Texte extrait.
↓

Entrevue avec Gino Quilico Par Philip Anson et Wah Keung Chan
/ 1 octobre 1997
English Version...
Après avoir vécu à Londres, à Paris, en
Italie et à New York, le baryton Gino Quilico, 42 ans, habite
maintenant à Montréal. Il était en ville au mois d’août pour le
lancement de son premier album en solo, Le Secret, et pour
l’annonce par l’Opéra de Montréal qu’il chanterait le rôle d’Iago
dans l’Otello de Verdi au cours de la saison 1999-2000. La
Scena Musicale a rencontré Quilico dans son studio de Wetsmount
avant son départ pour New York, où il chantera pendant un mois au
Metropolitan Opera le rôle d’Escamillo dans Carmen, de Bizet.
LSM: Comment
avez-vous commencé votre carrière musicale?
GQ: Mon père, Louis Quilico, est chanteur
d’opéra et ma mère était pianiste de concert. J’ai donc passé toute
ma jeunesse avec la musique. Jusqu’à environ 14 ans, j’ai écouté
beaucoup de musique classique. Je me suis intéressé à la musique
populaire pendant mon adolescence. À seize ans, j’ai laissé l’école
et je me suis trouvé divers emplois, rénovation, finition de
planchers, jardinage, peinture, déchargement de barils de rhum
Bacardi des trains de marchandise. J’ai même travaillé dans une mine
de charbon. J’ai joué de la guitare et chanté dans quelques clubs de
nuit, mais ma voix manquait d’entraînement. À 19 et 20 ans, j'ai
travaillé très fort et j’essayais de décider de mon avenir. Un jour
mon père m’a dit que l’opéra cherchait des chanteurs pour le choeur
et m’a suggéré de me présenter. Dès que je suis monté sur scène,
j’ai eu le coup de foudre. J’ai demandé à mes parents de me dire
honnêtement si j’avais du potentiel. Ils m’ont dit oui, j’ai alors
décidé de me consacrer entièrement au chant.
LSM:
Parlez-nous de votre entraînement vocal.

↑

(Extrait d’un jeu de données)
↓

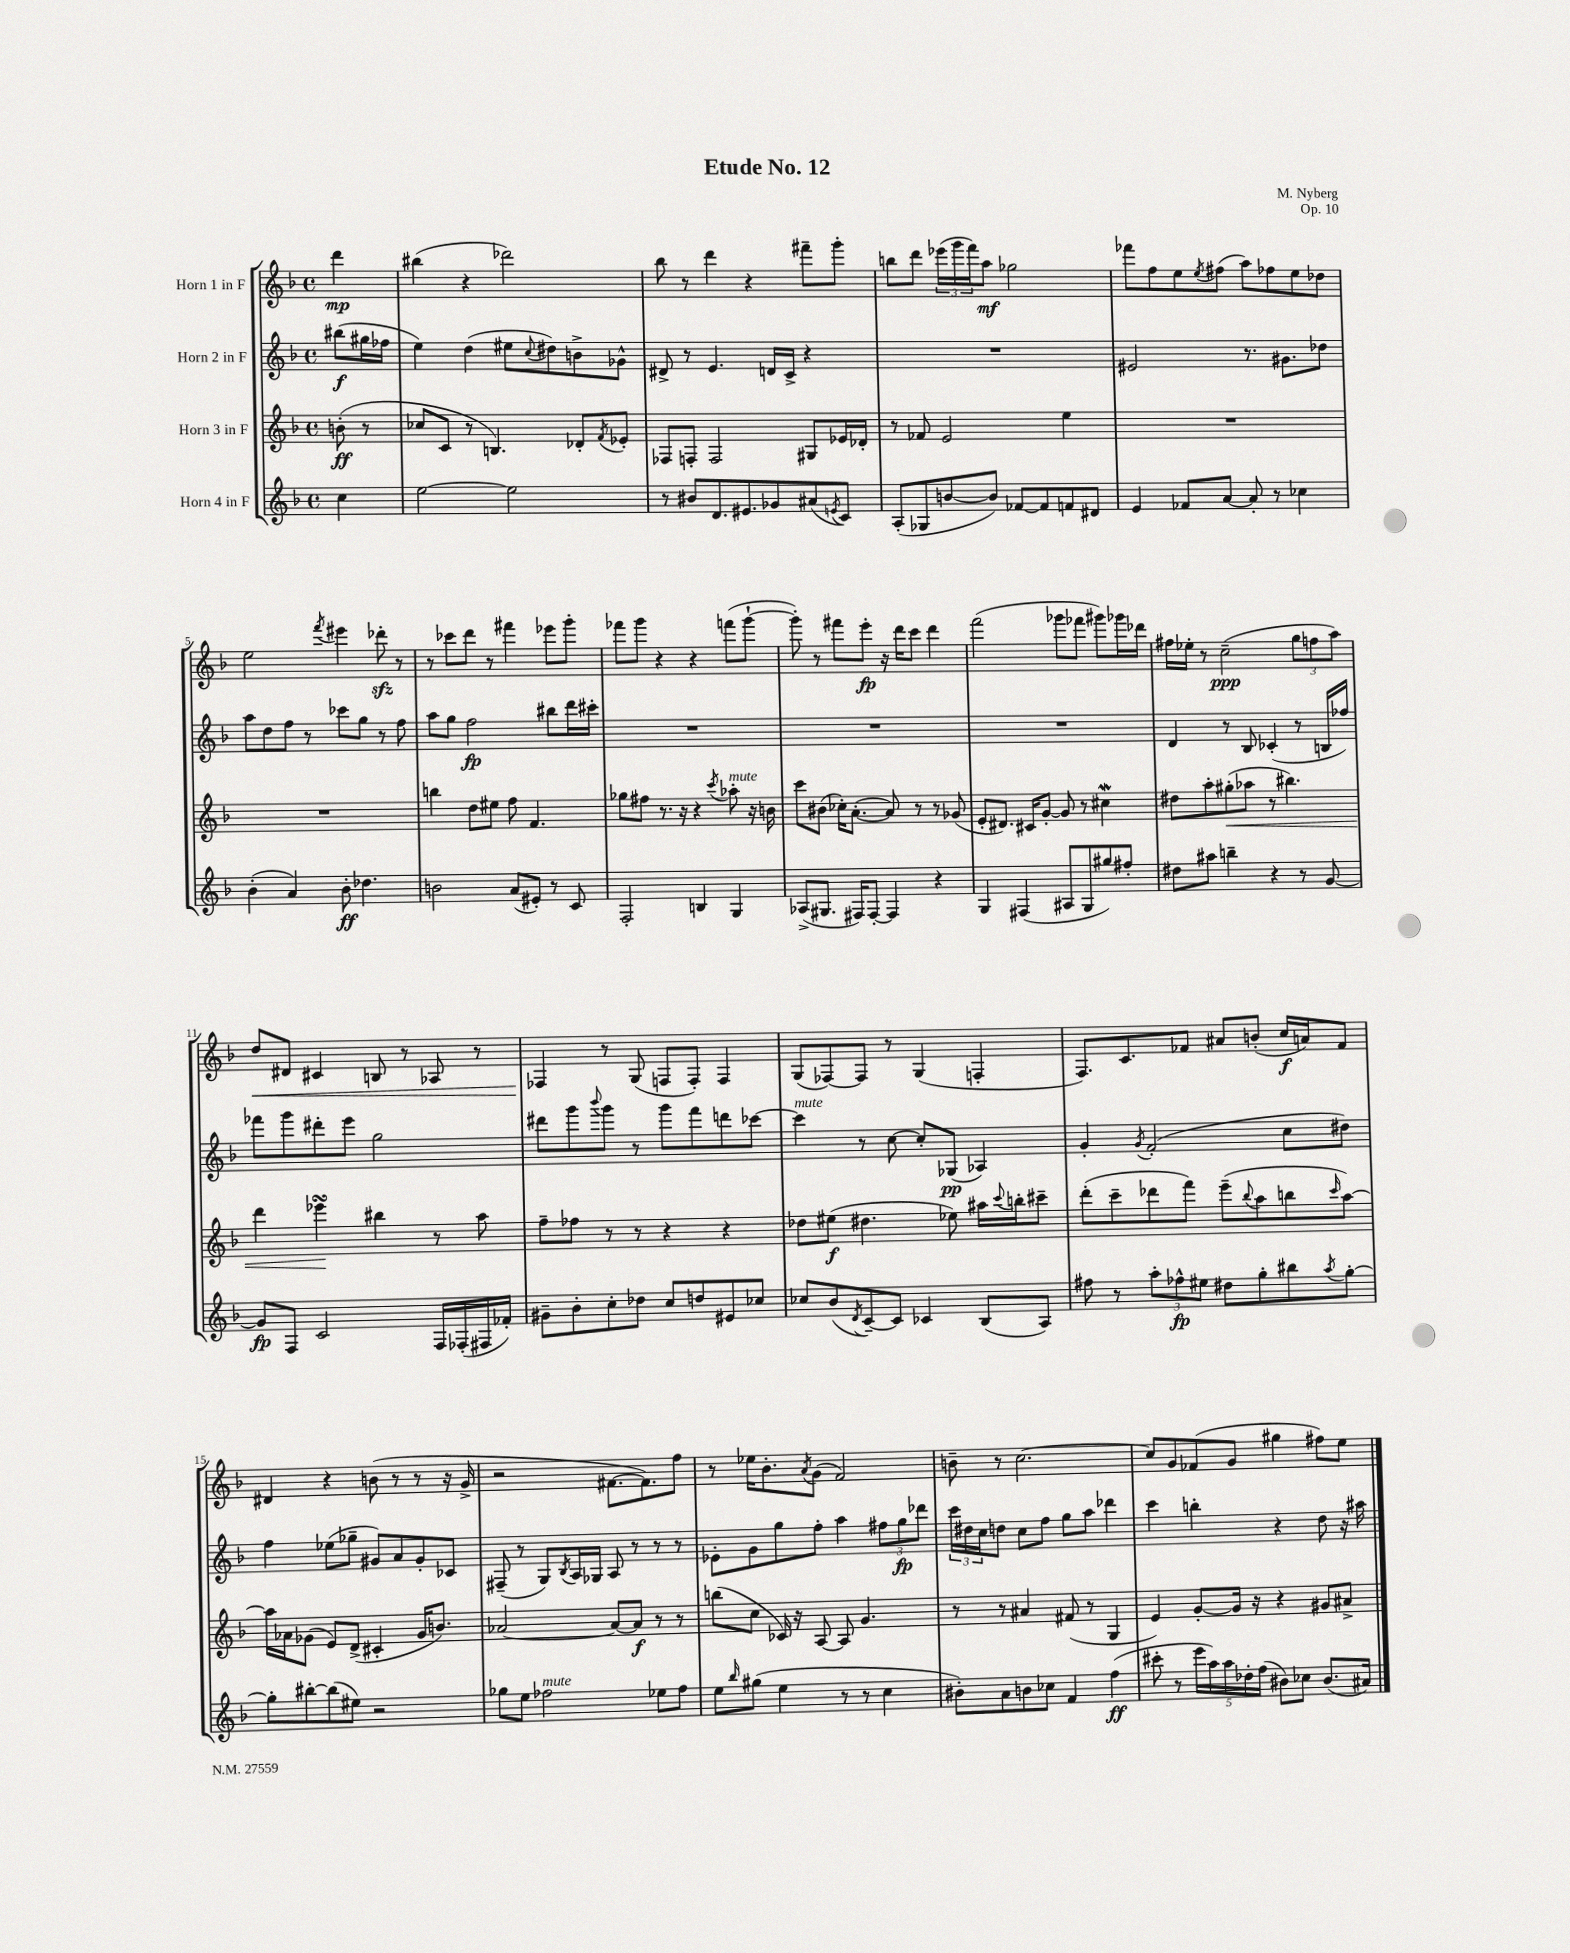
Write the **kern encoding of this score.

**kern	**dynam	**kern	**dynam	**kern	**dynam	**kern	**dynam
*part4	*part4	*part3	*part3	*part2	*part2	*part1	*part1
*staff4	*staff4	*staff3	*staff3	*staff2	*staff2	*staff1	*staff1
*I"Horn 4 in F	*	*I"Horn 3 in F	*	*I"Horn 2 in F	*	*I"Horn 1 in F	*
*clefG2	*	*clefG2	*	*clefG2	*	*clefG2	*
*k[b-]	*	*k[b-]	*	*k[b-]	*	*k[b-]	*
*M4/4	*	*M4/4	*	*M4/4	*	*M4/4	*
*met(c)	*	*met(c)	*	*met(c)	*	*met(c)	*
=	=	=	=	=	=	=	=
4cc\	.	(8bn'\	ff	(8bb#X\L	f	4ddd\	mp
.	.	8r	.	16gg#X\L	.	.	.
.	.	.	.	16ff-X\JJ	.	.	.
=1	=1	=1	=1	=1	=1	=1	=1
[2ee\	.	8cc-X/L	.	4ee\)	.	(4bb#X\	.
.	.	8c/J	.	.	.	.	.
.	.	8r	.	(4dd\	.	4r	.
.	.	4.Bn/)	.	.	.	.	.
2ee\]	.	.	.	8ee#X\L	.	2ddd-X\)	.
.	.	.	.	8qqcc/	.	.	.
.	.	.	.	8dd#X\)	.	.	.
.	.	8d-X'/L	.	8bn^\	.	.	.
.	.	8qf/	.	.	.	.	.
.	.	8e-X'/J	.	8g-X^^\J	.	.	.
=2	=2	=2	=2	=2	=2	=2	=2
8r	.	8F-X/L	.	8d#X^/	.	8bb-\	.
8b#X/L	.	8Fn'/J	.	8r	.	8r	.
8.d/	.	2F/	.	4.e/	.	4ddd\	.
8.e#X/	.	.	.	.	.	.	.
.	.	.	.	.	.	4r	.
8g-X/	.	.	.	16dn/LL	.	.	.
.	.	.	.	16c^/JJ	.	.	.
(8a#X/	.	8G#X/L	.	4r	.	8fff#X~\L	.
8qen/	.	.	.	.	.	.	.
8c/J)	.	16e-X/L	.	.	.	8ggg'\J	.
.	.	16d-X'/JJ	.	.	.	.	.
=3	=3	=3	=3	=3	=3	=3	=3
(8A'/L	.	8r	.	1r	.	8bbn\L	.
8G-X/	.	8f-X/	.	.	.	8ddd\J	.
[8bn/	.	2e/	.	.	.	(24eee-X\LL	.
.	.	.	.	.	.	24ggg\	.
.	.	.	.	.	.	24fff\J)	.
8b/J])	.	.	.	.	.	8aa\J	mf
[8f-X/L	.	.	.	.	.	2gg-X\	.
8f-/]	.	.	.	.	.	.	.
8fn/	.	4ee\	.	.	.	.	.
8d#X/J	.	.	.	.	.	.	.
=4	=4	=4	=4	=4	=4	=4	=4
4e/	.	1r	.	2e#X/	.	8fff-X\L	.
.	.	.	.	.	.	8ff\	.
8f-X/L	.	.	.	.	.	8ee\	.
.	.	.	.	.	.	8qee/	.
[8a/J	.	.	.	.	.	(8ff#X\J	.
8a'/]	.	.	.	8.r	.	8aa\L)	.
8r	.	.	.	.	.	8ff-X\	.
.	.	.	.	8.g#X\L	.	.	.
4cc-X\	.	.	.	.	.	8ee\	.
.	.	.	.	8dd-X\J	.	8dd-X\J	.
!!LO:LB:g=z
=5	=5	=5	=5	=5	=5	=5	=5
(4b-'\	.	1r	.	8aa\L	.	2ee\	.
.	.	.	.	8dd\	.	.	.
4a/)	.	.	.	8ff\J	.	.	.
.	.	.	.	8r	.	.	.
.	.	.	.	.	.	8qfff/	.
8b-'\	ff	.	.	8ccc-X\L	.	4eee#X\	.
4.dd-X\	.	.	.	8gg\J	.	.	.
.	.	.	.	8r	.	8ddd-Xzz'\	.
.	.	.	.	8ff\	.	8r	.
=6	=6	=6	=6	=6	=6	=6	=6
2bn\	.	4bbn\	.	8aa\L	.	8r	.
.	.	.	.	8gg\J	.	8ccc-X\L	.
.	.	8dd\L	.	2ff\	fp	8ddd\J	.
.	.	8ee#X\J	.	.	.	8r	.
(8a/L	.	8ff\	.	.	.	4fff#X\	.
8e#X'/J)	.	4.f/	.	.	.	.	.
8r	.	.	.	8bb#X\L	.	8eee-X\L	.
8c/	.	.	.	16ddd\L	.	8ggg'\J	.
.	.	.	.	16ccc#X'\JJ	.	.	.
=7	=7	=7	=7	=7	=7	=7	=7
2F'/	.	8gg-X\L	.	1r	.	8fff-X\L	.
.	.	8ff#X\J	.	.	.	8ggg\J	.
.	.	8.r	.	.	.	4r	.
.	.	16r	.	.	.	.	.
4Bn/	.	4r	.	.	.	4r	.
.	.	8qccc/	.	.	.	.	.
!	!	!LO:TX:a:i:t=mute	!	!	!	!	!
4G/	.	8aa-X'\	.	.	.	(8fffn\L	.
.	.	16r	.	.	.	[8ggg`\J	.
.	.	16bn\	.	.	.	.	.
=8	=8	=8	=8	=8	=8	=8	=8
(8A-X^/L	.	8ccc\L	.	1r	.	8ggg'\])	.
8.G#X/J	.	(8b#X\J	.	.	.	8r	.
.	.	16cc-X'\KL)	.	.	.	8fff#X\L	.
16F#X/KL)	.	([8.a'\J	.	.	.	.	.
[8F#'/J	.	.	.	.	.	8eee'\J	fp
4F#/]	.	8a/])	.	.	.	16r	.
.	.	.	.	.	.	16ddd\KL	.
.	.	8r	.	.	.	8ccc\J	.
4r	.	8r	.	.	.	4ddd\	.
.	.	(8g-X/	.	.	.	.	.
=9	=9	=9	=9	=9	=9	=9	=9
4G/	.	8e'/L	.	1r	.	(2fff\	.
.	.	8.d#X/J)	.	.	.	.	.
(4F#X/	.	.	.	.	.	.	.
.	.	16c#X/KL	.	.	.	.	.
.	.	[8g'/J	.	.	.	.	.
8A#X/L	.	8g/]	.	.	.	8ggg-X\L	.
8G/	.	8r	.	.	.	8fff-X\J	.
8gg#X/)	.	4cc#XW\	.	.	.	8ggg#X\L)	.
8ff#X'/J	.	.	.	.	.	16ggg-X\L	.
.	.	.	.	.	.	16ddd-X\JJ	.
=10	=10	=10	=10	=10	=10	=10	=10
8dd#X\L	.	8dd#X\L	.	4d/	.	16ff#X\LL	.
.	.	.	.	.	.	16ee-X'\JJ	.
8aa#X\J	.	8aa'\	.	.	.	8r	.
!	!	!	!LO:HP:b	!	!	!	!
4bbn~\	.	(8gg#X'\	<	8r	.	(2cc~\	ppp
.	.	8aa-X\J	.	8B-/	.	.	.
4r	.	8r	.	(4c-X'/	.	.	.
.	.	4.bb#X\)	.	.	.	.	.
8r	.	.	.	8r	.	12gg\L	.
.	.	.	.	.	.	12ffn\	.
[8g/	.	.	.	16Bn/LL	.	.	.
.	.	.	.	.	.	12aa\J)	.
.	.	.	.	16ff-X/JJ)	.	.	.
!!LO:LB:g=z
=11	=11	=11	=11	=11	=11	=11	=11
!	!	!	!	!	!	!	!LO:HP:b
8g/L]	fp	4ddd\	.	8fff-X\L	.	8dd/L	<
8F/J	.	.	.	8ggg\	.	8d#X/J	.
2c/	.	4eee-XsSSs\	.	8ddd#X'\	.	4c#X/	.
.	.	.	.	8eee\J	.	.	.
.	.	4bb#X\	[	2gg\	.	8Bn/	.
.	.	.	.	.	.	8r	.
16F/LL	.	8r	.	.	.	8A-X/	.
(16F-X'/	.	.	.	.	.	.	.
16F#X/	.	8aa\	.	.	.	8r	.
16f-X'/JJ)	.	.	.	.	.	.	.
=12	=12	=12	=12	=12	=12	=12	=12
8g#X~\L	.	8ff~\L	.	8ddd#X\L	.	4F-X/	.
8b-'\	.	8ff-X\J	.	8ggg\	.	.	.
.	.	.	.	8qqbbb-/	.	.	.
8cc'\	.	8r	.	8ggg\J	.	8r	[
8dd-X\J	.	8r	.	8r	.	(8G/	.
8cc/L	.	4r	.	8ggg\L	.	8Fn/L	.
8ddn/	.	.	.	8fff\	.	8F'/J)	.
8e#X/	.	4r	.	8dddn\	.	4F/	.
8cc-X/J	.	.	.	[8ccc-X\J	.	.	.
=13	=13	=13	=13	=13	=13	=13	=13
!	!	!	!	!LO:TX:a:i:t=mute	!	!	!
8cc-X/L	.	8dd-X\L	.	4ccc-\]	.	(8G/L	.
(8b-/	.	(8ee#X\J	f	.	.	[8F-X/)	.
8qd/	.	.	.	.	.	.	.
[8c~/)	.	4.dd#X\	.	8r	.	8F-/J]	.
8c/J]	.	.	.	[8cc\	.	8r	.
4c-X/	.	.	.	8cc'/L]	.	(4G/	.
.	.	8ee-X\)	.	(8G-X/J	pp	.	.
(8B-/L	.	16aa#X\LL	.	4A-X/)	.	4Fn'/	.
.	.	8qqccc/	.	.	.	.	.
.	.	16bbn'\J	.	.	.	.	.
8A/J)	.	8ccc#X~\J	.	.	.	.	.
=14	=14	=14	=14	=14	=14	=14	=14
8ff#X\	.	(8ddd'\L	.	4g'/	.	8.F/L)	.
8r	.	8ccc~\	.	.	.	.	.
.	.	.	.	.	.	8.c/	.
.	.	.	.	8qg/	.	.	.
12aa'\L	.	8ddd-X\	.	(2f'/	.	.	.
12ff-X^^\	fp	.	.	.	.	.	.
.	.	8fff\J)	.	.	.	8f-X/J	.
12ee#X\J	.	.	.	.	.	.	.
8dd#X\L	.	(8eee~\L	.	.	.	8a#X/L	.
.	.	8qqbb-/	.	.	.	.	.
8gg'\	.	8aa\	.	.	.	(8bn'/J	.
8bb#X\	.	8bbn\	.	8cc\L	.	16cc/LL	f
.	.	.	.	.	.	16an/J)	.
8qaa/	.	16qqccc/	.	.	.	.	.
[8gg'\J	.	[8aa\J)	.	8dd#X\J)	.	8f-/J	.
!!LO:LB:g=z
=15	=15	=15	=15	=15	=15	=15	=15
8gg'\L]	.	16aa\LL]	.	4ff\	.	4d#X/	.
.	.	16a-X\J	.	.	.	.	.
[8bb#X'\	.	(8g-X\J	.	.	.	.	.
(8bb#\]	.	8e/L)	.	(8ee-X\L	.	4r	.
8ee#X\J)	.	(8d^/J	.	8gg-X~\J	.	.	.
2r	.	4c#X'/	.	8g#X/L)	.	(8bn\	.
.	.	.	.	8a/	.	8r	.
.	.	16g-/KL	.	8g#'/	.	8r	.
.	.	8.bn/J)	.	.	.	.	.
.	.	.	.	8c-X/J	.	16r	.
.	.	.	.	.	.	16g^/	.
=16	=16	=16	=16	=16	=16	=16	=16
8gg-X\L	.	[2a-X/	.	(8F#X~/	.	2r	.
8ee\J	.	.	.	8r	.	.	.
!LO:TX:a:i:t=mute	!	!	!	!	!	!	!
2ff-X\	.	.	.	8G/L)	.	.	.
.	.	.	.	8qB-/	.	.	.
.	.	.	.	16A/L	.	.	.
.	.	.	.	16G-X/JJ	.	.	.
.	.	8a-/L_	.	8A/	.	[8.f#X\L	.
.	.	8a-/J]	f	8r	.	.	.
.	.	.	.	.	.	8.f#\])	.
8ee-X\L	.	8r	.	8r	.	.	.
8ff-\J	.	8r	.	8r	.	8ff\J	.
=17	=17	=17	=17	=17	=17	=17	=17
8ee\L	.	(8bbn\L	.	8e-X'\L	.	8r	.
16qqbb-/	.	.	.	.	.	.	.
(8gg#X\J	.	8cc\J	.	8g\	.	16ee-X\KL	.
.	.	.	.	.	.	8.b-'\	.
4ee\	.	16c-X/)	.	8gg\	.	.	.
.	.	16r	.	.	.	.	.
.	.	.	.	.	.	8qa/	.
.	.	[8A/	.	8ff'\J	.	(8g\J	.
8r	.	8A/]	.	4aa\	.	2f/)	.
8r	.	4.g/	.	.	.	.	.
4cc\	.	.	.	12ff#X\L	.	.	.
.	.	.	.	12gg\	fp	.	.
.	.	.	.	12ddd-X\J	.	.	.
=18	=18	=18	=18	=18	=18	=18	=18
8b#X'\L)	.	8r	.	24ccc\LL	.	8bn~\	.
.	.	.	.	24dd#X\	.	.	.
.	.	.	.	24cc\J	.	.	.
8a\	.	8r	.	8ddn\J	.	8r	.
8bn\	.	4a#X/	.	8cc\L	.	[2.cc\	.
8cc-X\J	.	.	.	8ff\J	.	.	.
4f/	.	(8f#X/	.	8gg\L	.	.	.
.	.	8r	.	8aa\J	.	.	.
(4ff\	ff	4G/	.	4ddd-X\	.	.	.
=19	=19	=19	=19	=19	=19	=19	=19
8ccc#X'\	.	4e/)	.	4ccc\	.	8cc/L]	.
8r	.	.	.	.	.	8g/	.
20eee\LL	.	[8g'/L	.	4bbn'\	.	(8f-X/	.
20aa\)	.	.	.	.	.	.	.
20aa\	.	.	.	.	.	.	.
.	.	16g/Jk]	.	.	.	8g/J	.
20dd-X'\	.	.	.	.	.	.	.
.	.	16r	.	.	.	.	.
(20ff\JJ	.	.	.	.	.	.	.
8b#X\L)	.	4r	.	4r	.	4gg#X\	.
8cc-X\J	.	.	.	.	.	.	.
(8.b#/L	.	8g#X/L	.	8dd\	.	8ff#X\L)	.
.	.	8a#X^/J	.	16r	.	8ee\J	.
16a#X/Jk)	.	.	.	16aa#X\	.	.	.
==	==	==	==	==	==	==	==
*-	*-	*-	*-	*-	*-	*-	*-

↑

Objectif A.
Reproduisez mot pour mot le passage de l’entrevue avec Gino Quilico qui s’ouvre sur les mots contenant « Après avoir vécu » et se clôt sur « Carmen, de Bizet. ».
Objectif B.
Pour chacune des affirmations suivantes, indiquez par oui ou par non si elle concorde avec l’entrevue avec Gino Quilico, puis citez textuellement les mots qui le montrent : (i) Quilico a quitté l’école à seize ans ; (ii) la mère de Quilico était chanteuse d’opéra ; (iii) Quilico doit chanter le rôle d’Escamillo à l’Opéra de Montréal.
Objectif C.
Dressez la liste complète des emplois énumérés dans la phrase de l’entrevue avec Gino Quilico qui commence par « À seize ans ».

Réponse attendue A.
Après avoir vécu à Londres, à Paris, en
Italie et à New York, le baryton Gino Quilico, 42 ans, habite
maintenant à Montréal. Il était en ville au mois d’août pour le
lancement de son premier album en solo, Le Secret, et pour
l’annonce par l’Opéra de Montréal qu’il chanterait le rôle d’Iago
dans l’Otello de Verdi au cours de la saison 1999-2000. La
Scena Musicale a rencontré Quilico dans son studio de Wetsmount
avant son départ pour New York, où il chantera pendant un mois au
Metropolitan Opera le rôle d’Escamillo dans Carmen, de Bizet.

Réponse attendue B.
(i) Oui : « À seize ans, j’ai laissé l’école ».
(ii) Non : « ma mère était pianiste de concert ».
(iii) Non : « au Metropolitan Opera le rôle d’Escamillo dans Carmen ».

Réponse attendue C.
rénovation
finition de planchers
jardinage
peinture
déchargement de barils de rhum Bacardi des trains de marchandise